▶ [GOAL OF THE EXERCISE]
The output should match the data below line for line.

:: RECORDED DATA ::

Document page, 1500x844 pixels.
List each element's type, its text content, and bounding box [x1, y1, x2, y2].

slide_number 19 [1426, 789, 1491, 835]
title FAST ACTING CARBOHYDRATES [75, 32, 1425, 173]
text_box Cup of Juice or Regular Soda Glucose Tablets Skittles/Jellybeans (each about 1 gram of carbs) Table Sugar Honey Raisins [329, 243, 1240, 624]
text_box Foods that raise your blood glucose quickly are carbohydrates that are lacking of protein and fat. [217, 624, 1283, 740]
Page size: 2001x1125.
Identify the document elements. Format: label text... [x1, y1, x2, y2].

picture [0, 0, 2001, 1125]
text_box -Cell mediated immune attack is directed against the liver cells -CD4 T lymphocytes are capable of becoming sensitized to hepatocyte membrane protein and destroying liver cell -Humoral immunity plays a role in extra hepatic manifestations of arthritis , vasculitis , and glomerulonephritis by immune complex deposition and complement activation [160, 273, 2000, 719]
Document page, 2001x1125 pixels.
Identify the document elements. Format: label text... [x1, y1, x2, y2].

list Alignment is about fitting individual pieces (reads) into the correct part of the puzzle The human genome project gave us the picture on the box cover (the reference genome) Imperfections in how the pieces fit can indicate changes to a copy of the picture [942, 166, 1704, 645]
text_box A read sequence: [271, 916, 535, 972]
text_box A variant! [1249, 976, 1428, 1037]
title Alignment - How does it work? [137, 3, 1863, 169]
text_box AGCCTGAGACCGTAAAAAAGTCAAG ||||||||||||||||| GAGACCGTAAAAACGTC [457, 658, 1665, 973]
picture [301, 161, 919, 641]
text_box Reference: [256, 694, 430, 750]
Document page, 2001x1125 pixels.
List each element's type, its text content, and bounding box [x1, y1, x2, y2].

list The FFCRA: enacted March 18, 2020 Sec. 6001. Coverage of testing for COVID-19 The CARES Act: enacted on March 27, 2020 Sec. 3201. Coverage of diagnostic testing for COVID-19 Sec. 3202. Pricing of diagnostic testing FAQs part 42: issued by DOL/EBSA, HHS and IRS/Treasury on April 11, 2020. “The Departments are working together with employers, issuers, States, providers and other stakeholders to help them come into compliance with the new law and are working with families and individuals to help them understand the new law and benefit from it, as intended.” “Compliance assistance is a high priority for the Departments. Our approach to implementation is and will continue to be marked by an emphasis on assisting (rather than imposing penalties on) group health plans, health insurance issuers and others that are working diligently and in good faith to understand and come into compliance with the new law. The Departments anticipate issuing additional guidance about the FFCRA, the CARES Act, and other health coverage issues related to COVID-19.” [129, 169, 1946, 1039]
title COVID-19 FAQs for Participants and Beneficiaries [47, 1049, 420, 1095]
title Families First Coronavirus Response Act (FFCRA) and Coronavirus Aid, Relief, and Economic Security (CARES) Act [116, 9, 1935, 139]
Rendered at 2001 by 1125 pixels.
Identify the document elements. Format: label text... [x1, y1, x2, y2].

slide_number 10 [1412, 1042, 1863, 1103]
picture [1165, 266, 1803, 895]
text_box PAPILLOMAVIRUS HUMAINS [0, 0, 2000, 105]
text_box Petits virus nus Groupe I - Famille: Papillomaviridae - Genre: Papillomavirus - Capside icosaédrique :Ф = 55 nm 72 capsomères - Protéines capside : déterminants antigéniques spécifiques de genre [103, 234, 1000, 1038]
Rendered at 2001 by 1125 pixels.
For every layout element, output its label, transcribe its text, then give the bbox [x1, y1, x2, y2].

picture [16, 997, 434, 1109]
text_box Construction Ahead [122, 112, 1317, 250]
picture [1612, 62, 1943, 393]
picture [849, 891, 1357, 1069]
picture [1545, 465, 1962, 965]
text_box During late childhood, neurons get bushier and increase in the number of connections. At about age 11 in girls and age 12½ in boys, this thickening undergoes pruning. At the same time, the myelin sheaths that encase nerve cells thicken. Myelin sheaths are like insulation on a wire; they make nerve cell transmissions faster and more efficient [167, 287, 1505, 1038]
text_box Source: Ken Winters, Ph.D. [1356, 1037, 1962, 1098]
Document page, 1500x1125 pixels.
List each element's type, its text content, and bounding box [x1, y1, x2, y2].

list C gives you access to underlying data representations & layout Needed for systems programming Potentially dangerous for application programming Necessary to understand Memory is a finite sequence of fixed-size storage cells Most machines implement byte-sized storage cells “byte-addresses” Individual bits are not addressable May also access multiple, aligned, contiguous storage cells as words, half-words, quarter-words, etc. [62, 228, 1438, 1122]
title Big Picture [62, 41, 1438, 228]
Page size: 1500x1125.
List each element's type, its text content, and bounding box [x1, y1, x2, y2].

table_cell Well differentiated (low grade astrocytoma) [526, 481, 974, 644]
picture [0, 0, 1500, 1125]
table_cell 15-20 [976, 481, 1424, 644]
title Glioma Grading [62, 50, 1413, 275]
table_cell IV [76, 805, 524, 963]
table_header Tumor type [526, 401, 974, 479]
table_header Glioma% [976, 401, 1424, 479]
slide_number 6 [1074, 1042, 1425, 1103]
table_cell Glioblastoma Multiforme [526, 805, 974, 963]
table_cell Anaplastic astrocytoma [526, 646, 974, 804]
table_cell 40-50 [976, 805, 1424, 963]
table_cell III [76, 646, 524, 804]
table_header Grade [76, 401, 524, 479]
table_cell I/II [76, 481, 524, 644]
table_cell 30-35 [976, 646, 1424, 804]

:::

▶ [TASK SOLUTION]
Document page, 1500x844 pixels.
List each element's type, its text content, and bounding box [x1, y1, x2, y2].

slide_number 19 [1426, 789, 1491, 835]
title FAST ACTING CARBOHYDRATES [75, 32, 1425, 173]
text_box Cup of Juice or Regular Soda Glucose Tablets Skittles/Jellybeans (each about 1 gram of carbs) Table Sugar Honey Raisins [329, 243, 1240, 624]
text_box Foods that raise your blood glucose quickly are carbohydrates that are lacking of protein and fat. [217, 624, 1283, 740]
Page size: 2001x1125.
Identify the document elements. Format: label text... [x1, y1, x2, y2].

picture [0, 0, 2001, 1125]
text_box -Cell mediated immune attack is directed against the liver cells -CD4 T lymphocytes are capable of becoming sensitized to hepatocyte membrane protein and destroying liver cell -Humoral immunity plays a role in extra hepatic manifestations of arthritis , vasculitis , and glomerulonephritis by immune complex deposition and complement activation [160, 273, 2000, 719]
Document page, 2001x1125 pixels.
Identify the document elements. Format: label text... [x1, y1, x2, y2].

list Alignment is about fitting individual pieces (reads) into the correct part of the puzzle The human genome project gave us the picture on the box cover (the reference genome) Imperfections in how the pieces fit can indicate changes to a copy of the picture [942, 166, 1704, 645]
text_box A read sequence: [271, 916, 535, 972]
text_box A variant! [1249, 976, 1428, 1037]
title Alignment - How does it work? [137, 3, 1863, 169]
text_box AGCCTGAGACCGTAAAAAAGTCAAG ||||||||||||||||| GAGACCGTAAAAACGTC [457, 658, 1665, 973]
picture [301, 161, 919, 641]
text_box Reference: [256, 694, 430, 750]
Document page, 2001x1125 pixels.
List each element's type, its text content, and bounding box [x1, y1, x2, y2].

list The FFCRA: enacted March 18, 2020 Sec. 6001. Coverage of testing for COVID-19 The CARES Act: enacted on March 27, 2020 Sec. 3201. Coverage of diagnostic testing for COVID-19 Sec. 3202. Pricing of diagnostic testing FAQs part 42: issued by DOL/EBSA, HHS and IRS/Treasury on April 11, 2020. “The Departments are working together with employers, issuers, States, providers and other stakeholders to help them come into compliance with the new law and are working with families and individuals to help them understand the new law and benefit from it, as intended.” “Compliance assistance is a high priority for the Departments. Our approach to implementation is and will continue to be marked by an emphasis on assisting (rather than imposing penalties on) group health plans, health insurance issuers and others that are working diligently and in good faith to understand and come into compliance with the new law. The Departments anticipate issuing additional guidance about the FFCRA, the CARES Act, and other health coverage issues related to COVID-19.” [129, 169, 1946, 1039]
title COVID-19 FAQs for Participants and Beneficiaries [47, 1049, 420, 1095]
title Families First Coronavirus Response Act (FFCRA) and Coronavirus Aid, Relief, and Economic Security (CARES) Act [116, 9, 1935, 139]
Rendered at 2001 by 1125 pixels.
Identify the document elements. Format: label text... [x1, y1, x2, y2].

slide_number 10 [1412, 1042, 1863, 1103]
picture [1165, 266, 1803, 895]
text_box PAPILLOMAVIRUS HUMAINS [0, 0, 2000, 105]
text_box Petits virus nus Groupe I - Famille: Papillomaviridae - Genre: Papillomavirus - Capside icosaédrique :Ф = 55 nm 72 capsomères - Protéines capside : déterminants antigéniques spécifiques de genre [103, 234, 1000, 1038]
Rendered at 2001 by 1125 pixels.
For every layout element, output its label, transcribe its text, then give the bbox [x1, y1, x2, y2].

picture [16, 997, 434, 1109]
text_box Construction Ahead [122, 112, 1317, 250]
picture [1612, 62, 1943, 393]
picture [849, 891, 1357, 1069]
picture [1545, 465, 1962, 965]
text_box During late childhood, neurons get bushier and increase in the number of connections. At about age 11 in girls and age 12½ in boys, this thickening undergoes pruning. At the same time, the myelin sheaths that encase nerve cells thicken. Myelin sheaths are like insulation on a wire; they make nerve cell transmissions faster and more efficient [167, 287, 1505, 1038]
text_box Source: Ken Winters, Ph.D. [1356, 1037, 1962, 1098]
Document page, 1500x1125 pixels.
List each element's type, its text content, and bounding box [x1, y1, x2, y2].

list C gives you access to underlying data representations & layout Needed for systems programming Potentially dangerous for application programming Necessary to understand Memory is a finite sequence of fixed-size storage cells Most machines implement byte-sized storage cells “byte-addresses” Individual bits are not addressable May also access multiple, aligned, contiguous storage cells as words, half-words, quarter-words, etc. [62, 228, 1438, 1122]
title Big Picture [62, 41, 1438, 228]
Page size: 1500x1125.
List each element's type, its text content, and bounding box [x1, y1, x2, y2].

table_cell Well differentiated (low grade astrocytoma) [526, 481, 974, 644]
picture [0, 0, 1500, 1125]
table_cell 15-20 [976, 481, 1424, 644]
title Glioma Grading [62, 50, 1413, 275]
table_cell IV [76, 805, 524, 963]
table_header Tumor type [526, 401, 974, 479]
table_header Glioma% [976, 401, 1424, 479]
slide_number 6 [1074, 1042, 1425, 1103]
table_cell Glioblastoma Multiforme [526, 805, 974, 963]
table_cell Anaplastic astrocytoma [526, 646, 974, 804]
table_cell 40-50 [976, 805, 1424, 963]
table_cell III [76, 646, 524, 804]
table_header Grade [76, 401, 524, 479]
table_cell I/II [76, 481, 524, 644]
table_cell 30-35 [976, 646, 1424, 804]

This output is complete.